Ketika serangan-serangan Israel terhadap pangkalan-pangkalan Hezbollah yang didukung Iran menjadi berita utama dan debat mengamuk tentang efektivitas pasukan penjaga perdamaian PBB di Libanon selatan, tampaknya situasinya semakin rapuh, dengan kenegarawanan dan diplomasi selalu diminati. 

Diharapkan bahwa negara ini sekali lagi dapat memanfaatkan keterampilan dan niat baik untuk berkompromi dan membangun jembatan yang ditunjukkan di 2016 oleh Aoun dan Geagea dan dibantu bersama oleh Riachy. 
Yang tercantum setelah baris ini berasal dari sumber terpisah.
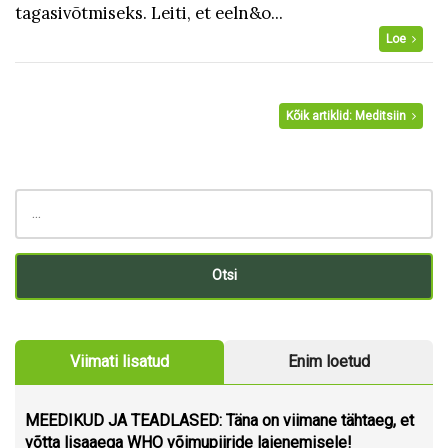
tagasivõtmiseks. Leiti, et eeln&o...
Loe
Kõik artiklid: Meditsiin
Viimati lisatud
Enim loetud
MEEDIKUD JA TEADLASED: Täna on viimane tähtaeg, et
võtta lisaaega WHO võimupiiride laienemisele!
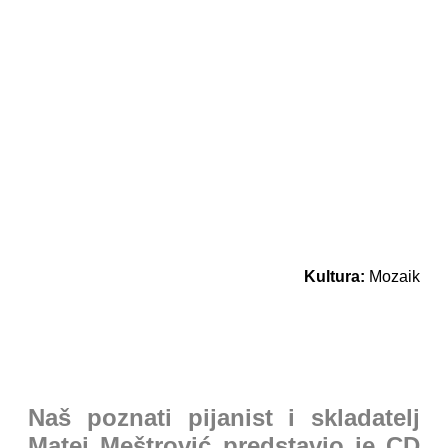
Kultura:
Mozaik
Naš poznati pijanist i skladatelj
Matej Meštrović predstavio je CD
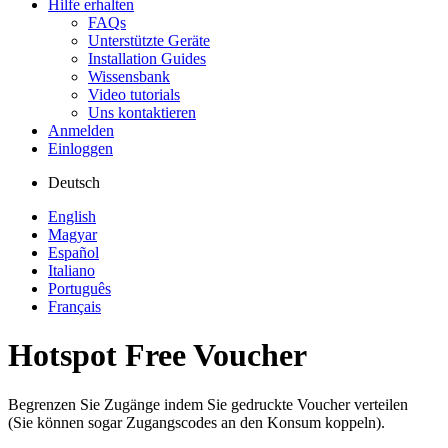
Hilfe erhalten
FAQs
Unterstützte Geräte
Installation Guides
Wissensbank
Video tutorials
Uns kontaktieren
Anmelden
Einloggen
Deutsch
English
Magyar
Español
Italiano
Português
Français
Hotspot Free Voucher
Begrenzen Sie Zugänge indem Sie gedruckte Voucher verteilen
(Sie können sogar Zugangscodes an den Konsum koppeln).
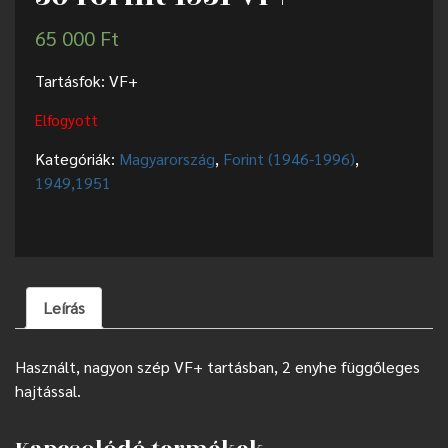
65 000
Ft
Tartásfok: VF+
Elfogyott
Kategóriák:
Magyarország
,
Forint (1946-1996)
,
1949,1951
Leírás
Használt, nagyon szép VF+ tartásban, 2 enyhe függőleges
hajtással.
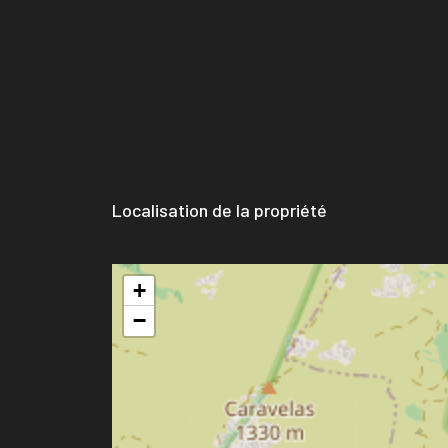
Localisation de la propriété
+
−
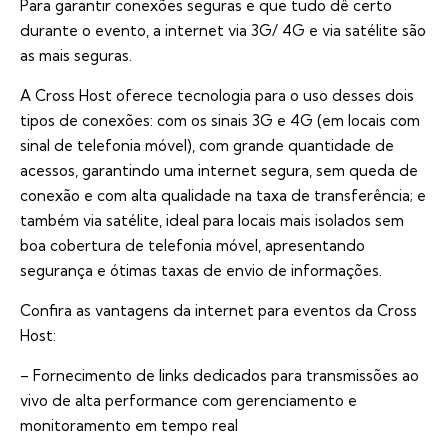
Para garantir conexões seguras e que tudo dê certo
durante o evento, a internet via 3G/ 4G e via satélite são
as mais seguras.
A Cross Host oferece tecnologia para o uso desses dois
tipos de conexões: com os sinais 3G e 4G (em locais com
sinal de telefonia móvel), com grande quantidade de
acessos, garantindo uma internet segura, sem queda de
conexão e com alta qualidade na taxa de transferência; e
também via satélite, ideal para locais mais isolados sem
boa cobertura de telefonia móvel, apresentando
segurança e ótimas taxas de envio de informações.
Confira as vantagens da internet para eventos da Cross
Host:
– Fornecimento de links dedicados para transmissões ao
vivo de alta performance com gerenciamento e
monitoramento em tempo real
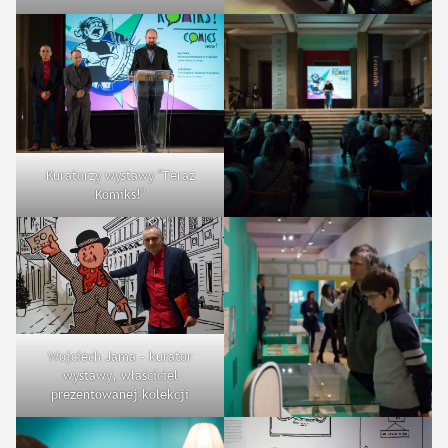
Kuratorzy wystawy "Teraz
Komiks!"
Wojciech Jama – kurator
wystawy, właściciel
prezentowanej kolekcji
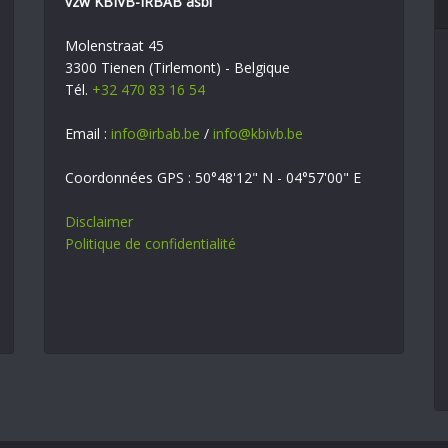
vzw KBIVB-IRBAB asbl
Molenstraat 45
3300 Tienen (Tirlemont) - Belgique
Tél.
+32 470 83 16 54
Email :
info@irbab.be
/
info@kbivb.be
Coordonnées GPS : 50°48'12" N - 04°57'00" E
Disclaimer
Politique de confidentialité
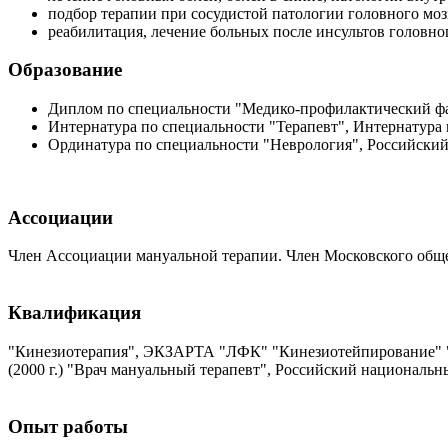
подбор терапии при сосудистой патологии головного моз
реабилитация, лечение больных после инсультов головног
Образование
Диплом по специальности "Медико-профилактический фак
Интернатура по специальности "Терапевт", Интернатура 
Ординатура по специальности "Неврология", Российский
Ассоциации
Член Ассоциации мануальной терапии. Член Московского обще
Квалификация
"Кинезиотерапия", ЭКЗАРТА "ЛФК" "Кинезиотейпирование" "С
(2000 г.) "Врач мануальный терапевт", Российский националь
Опыт работы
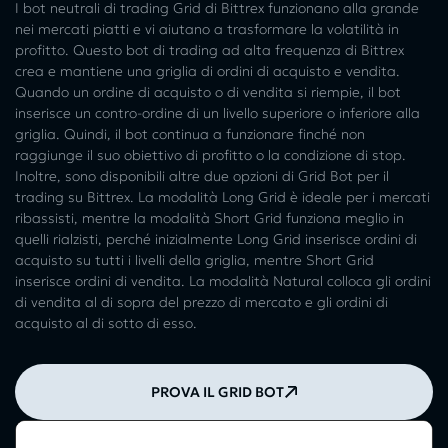
I bot neutrali di trading Grid di Bittrex funzionano alla grande
nei mercati piatti e vi aiutano a trasformare la volatilità in
profitto. Questo bot di trading ad alta frequenza di Bittrex
crea e mantiene una griglia di ordini di acquisto e vendita.
Quando un ordine di acquisto o di vendita si riempie, il bot
inserisce un contro-ordine di un livello superiore o inferiore alla
griglia. Quindi, il bot continua a funzionare finché non
raggiunge il suo obiettivo di profitto o la condizione di stop.
Inoltre, sono disponibili altre due opzioni di Grid Bot per il
trading su Bittrex. La modalità Long Grid è ideale per i mercati
ribassisti, mentre la modalità Short Grid funziona meglio in
quelli rialzisti, perché inizialmente Long Grid inserisce ordini di
acquisto su tutti i livelli della griglia, mentre Short Grid
inserisce ordini di vendita. La modalità Natural colloca gli ordini
di vendita al di sopra del prezzo di mercato e gli ordini di
acquisto al di sotto di esso.
PROVA IL GRID BOT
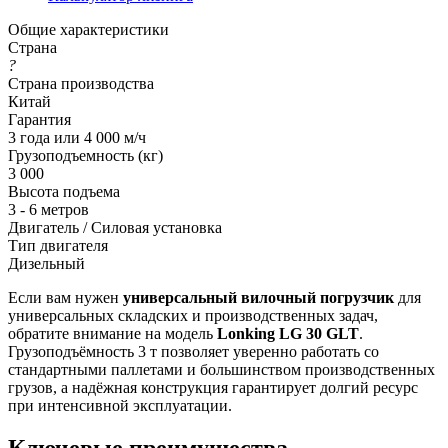
Общие характеристики
Страна
?
Страна производства
Китай
Гарантия
3 года или 4 000 м/ч
Грузоподъемность (кг)
3 000
Высота подъема
3 - 6 метров
Двигатель / Силовая установка
Тип двигателя
Дизельный
Если вам нужен
универсальный вилочный погрузчик
для
универсальных складских и производственных задач,
обратите внимание на модель
Lonking LG 30 GLT
.
Грузоподъёмность 3 т позволяет уверенно работать со
стандартными паллетами и большинством производственных
грузов, а надёжная конструкция гарантирует долгий ресурс
при интенсивной эксплуатации.
Ключевые преимущества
Mungkin negara-negara lain, dengan apa yang disebut masalah dan konflik yang tak terselesaikan, dapat mengambil inspirasi dari orang-orang di Lebanon yang tampaknya memiliki komitmen tanpa henti untuk bertahan hidup dan berjuang untuk perdamaian dalam kondisi yang berubah-ubah yang dibawa oleh wilayah mereka dan peningkatan populasi mereka.

Bagikan artikel ini:

EU Reporter menerbitkan artikel dari berbagai sumber luar yang mengungkapkan berbagai sudut pandang. Posisi yang diambil dalam artikel ini belum tentu milik Reporter UE.